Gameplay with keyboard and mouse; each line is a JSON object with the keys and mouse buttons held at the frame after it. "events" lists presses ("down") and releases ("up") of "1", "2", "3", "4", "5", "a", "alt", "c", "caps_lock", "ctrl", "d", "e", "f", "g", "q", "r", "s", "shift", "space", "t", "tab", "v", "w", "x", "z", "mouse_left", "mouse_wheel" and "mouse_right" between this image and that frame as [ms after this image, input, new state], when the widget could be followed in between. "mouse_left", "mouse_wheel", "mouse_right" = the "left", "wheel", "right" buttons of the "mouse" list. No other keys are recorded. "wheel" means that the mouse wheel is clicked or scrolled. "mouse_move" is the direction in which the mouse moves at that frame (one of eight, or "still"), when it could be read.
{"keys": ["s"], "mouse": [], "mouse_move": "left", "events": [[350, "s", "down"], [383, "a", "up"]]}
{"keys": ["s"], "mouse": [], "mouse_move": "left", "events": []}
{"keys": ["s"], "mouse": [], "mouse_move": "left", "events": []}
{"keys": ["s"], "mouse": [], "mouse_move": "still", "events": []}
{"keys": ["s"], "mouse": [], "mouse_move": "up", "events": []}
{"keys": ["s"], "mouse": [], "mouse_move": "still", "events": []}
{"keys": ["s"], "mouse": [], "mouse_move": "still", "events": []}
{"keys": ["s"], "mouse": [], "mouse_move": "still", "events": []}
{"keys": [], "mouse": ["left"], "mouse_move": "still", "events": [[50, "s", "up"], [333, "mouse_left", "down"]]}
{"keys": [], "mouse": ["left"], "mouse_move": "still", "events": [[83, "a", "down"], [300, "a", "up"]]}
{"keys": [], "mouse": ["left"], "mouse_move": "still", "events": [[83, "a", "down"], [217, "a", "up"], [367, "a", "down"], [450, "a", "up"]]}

◆ ◆ ◆ ◆ ◆ ◆ ◆

### [Task objective]
Down to the last line, repeat the data exactly.

### [Task solution]
Gameplay with keyboard and mouse; each line is a JSON object with the keys and mouse buttons held at the frame after it. "events" lists presses ("down") and releases ("up") of "1", "2", "3", "4", "5", "a", "alt", "c", "caps_lock", "ctrl", "d", "e", "f", "g", "q", "r", "s", "shift", "space", "t", "tab", "v", "w", "x", "z", "mouse_left", "mouse_wheel" and "mouse_right" between this image and that frame as [ms after this image, input, new state], when the widget could be followed in between. "mouse_left", "mouse_wheel", "mouse_right" = the "left", "wheel", "right" buttons of the "mouse" list. No other keys are recorded. "wheel" means that the mouse wheel is clicked or scrolled. "mouse_move" is the direction in which the mouse moves at that frame (one of eight, or "still"), when it could be read.
{"keys": ["s"], "mouse": [], "mouse_move": "left", "events": [[350, "s", "down"], [383, "a", "up"]]}
{"keys": ["s"], "mouse": [], "mouse_move": "left", "events": []}
{"keys": ["s"], "mouse": [], "mouse_move": "left", "events": []}
{"keys": ["s"], "mouse": [], "mouse_move": "still", "events": []}
{"keys": ["s"], "mouse": [], "mouse_move": "up", "events": []}
{"keys": ["s"], "mouse": [], "mouse_move": "still", "events": []}
{"keys": ["s"], "mouse": [], "mouse_move": "still", "events": []}
{"keys": ["s"], "mouse": [], "mouse_move": "still", "events": []}
{"keys": [], "mouse": ["left"], "mouse_move": "still", "events": [[50, "s", "up"], [333, "mouse_left", "down"]]}
{"keys": [], "mouse": ["left"], "mouse_move": "still", "events": [[83, "a", "down"], [300, "a", "up"]]}
{"keys": [], "mouse": ["left"], "mouse_move": "still", "events": [[83, "a", "down"], [217, "a", "up"], [367, "a", "down"], [450, "a", "up"]]}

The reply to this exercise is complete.